H. Daigle, Johnson, A., and Thomas, B., “Determining fractal dimension from nuclear magnetic resonance data in rocks with internal magnetic field gradients,” Geophysics, vol. 79, no. 6, pp. D425-D431, 2014. Publisher's VersionAbstract
Pore size distributions in rocks may be represented by fractal scaling, and fractal descriptions of pore systems may be used for prediction of petrophysical properties such as permeability, tortuosity, diffusivity, and electrical conductivity. Transverse relaxation time (T2) distributions determined by nuclear magnetic resonance (NMR) measurements may be used to determine the fractal scaling of the pore system, but the analysis is complicated when internal magnetic field gradients at the pore scale are sufficiently large. Through computations in ideal porous media and laboratory measurements of glass beads and sediment samples, we found that the effect of internal magnetic field gradients was most pronounced in rocks with larger pores and a high magnetic susceptibility contrast between the pore fluid and mineral grains. We quantified this behavior in terms of pore size and Carr-Purcell-Meiboom-Gill (CPMG) half-echo spacing through scaling arguments. We additionally found that the effects of internal field gradients may be mitigated in the laboratory by performing T2 measurements with different CPMG half-echo spacings and fitting the apparent fractal dimensions determined by the NMR measurements with a model to determine the true pore system fractal dimension.

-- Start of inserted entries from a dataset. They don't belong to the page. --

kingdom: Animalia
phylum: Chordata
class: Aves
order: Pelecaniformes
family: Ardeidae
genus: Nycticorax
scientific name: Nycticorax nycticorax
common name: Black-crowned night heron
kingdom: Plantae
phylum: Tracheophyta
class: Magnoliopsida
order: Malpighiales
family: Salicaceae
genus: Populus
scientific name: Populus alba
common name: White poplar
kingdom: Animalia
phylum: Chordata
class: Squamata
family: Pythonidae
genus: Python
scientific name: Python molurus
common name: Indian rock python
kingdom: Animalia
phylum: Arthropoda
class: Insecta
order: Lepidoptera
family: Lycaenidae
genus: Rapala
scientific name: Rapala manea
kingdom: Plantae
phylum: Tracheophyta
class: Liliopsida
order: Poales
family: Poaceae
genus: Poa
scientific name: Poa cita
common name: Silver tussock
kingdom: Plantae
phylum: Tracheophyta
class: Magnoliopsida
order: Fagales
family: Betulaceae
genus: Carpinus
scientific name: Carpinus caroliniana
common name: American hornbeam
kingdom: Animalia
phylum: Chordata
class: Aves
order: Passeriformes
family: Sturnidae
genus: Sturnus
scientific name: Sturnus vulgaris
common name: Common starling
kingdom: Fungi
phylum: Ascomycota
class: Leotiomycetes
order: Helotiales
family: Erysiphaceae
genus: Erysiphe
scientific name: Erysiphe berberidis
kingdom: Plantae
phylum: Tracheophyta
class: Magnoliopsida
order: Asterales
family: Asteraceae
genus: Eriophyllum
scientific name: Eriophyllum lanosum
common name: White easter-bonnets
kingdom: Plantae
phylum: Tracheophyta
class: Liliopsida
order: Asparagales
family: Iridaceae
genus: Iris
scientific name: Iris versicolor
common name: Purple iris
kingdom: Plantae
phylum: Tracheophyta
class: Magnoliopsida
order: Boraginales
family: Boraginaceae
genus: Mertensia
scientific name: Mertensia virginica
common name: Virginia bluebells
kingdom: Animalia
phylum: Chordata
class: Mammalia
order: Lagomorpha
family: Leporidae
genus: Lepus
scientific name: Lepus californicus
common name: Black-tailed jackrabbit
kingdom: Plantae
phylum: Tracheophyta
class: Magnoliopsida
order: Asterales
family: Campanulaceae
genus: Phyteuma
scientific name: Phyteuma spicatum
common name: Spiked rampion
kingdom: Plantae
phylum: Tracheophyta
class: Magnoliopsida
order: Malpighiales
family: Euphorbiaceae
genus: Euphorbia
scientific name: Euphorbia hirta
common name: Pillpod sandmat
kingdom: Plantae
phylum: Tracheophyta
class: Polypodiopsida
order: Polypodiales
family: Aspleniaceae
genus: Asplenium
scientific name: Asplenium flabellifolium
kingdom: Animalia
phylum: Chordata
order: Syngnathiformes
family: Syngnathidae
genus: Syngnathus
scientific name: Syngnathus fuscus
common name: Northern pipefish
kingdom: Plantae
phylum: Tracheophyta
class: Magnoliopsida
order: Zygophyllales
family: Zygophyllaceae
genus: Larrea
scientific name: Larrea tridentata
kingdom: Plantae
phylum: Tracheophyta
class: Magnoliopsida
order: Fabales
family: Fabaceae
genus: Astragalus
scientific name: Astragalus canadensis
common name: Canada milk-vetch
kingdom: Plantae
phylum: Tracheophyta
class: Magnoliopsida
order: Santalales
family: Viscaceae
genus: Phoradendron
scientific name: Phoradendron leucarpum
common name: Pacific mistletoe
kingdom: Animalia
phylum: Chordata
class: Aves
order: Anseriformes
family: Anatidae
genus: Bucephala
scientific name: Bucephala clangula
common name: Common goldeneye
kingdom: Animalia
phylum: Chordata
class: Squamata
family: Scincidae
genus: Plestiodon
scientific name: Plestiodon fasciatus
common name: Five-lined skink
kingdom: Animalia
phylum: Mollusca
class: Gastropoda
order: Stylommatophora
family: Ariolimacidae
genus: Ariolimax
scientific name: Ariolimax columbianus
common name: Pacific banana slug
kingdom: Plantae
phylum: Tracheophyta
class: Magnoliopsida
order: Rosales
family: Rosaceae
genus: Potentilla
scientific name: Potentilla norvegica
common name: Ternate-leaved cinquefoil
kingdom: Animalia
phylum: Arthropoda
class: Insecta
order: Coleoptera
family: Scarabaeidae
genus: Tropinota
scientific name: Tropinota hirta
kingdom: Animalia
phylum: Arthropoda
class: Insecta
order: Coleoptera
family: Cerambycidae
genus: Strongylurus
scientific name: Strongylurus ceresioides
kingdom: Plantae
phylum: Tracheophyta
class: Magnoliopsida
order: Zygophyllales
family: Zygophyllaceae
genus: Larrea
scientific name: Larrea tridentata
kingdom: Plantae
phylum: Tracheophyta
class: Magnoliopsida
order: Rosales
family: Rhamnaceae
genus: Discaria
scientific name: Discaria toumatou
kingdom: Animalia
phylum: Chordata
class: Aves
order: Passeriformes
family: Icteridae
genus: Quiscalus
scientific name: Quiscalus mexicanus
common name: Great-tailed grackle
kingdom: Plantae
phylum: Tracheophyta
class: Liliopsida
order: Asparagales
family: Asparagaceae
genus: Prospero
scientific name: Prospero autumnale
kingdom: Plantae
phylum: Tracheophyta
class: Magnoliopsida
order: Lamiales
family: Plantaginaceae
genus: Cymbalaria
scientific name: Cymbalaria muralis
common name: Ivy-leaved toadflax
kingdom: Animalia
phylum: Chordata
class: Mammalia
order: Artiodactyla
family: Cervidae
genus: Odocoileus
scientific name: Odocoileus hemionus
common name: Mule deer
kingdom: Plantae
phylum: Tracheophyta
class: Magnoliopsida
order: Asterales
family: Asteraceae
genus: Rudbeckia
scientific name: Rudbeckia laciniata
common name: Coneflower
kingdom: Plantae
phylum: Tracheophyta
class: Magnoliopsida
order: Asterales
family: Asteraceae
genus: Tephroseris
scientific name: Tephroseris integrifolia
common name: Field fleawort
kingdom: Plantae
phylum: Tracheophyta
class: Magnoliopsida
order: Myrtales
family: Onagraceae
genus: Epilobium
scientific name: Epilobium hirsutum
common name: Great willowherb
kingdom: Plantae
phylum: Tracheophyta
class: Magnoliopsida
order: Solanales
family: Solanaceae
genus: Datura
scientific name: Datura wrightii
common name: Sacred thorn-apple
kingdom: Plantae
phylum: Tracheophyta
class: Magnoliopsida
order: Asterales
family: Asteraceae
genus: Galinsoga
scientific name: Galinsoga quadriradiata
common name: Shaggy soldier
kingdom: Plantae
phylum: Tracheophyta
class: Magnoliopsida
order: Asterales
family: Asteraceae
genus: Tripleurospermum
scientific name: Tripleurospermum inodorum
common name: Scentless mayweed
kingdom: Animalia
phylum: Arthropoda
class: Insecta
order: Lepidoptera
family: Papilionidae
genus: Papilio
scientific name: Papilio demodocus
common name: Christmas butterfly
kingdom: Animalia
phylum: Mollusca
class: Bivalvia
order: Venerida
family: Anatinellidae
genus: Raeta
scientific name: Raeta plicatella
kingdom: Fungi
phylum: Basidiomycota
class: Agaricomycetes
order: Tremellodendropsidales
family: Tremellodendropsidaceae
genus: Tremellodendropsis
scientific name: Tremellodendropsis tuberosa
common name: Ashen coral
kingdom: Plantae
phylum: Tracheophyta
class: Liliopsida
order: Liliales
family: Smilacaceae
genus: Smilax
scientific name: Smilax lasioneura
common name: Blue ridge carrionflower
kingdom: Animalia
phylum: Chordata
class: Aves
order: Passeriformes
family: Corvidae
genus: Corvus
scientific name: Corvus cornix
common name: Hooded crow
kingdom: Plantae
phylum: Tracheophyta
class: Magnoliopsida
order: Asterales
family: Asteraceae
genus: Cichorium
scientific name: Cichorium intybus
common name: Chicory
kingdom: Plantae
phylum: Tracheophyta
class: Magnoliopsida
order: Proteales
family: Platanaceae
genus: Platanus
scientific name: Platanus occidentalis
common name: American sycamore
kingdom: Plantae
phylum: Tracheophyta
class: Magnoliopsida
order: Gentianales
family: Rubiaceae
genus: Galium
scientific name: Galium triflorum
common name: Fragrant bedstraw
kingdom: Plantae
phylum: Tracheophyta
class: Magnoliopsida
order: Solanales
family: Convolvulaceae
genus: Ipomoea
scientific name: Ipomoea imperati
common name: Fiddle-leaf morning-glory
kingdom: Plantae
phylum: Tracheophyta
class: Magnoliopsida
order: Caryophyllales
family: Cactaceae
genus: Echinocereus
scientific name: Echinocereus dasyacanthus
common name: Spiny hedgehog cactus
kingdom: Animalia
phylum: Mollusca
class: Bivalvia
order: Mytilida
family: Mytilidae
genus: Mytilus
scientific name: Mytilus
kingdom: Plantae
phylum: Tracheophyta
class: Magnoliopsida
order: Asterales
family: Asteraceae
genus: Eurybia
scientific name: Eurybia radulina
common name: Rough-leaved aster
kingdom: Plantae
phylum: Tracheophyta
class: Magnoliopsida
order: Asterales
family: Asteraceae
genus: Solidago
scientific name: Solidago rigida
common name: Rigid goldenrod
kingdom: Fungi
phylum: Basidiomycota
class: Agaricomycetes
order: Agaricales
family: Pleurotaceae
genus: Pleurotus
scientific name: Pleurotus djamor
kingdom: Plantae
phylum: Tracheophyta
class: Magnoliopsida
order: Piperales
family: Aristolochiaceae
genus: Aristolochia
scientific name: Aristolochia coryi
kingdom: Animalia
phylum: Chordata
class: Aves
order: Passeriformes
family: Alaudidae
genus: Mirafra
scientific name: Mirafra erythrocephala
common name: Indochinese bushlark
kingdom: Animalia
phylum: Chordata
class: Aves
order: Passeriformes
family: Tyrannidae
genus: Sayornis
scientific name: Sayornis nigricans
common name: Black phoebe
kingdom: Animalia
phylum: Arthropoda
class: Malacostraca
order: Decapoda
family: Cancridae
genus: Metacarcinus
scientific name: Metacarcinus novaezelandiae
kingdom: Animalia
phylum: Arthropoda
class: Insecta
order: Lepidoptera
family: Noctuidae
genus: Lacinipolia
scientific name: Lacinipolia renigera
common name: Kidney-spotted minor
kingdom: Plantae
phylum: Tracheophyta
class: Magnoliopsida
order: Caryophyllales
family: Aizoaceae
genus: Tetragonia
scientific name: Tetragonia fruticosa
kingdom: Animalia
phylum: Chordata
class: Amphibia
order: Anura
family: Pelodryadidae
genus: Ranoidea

M. Nole and Daigle, H., “Determining methane hydrate equilibrium conditions in sediments from the Nankai Trough,” Offshore Technology Conference. Offshore Technology Conference, Houston, TX, 2014. Publisher's VersionAbstract
Our work shows how pore size affects the quantity of methane dissolved in pore fluid in sediments from the Nankai Trough offshore Japan. Integrating log and laboratory data from shallow sediments in the Nankai Trough, we determined that the range of pore sizes in this region leads to methane hydrate equilibrium temperature depressions of about 1–3 degrees C at Site C0011, 2–5 degrees C at Site C0012, and 1-5 degrees C at Site C0018. Methane solubility was determined to increase by 10–30 percent at Sites C0011 and C0012, while solubility increases at Site C0018 were predicted to be between 10 and 50 percent throughout the methane hydrate stability zone. Further, the increase in methane solubility due to the Gibbs-Thomson effect was found to significantly decrease the mass of methane deposited as hydrate as well as decrease the thickness of the methane hydrate stability zone.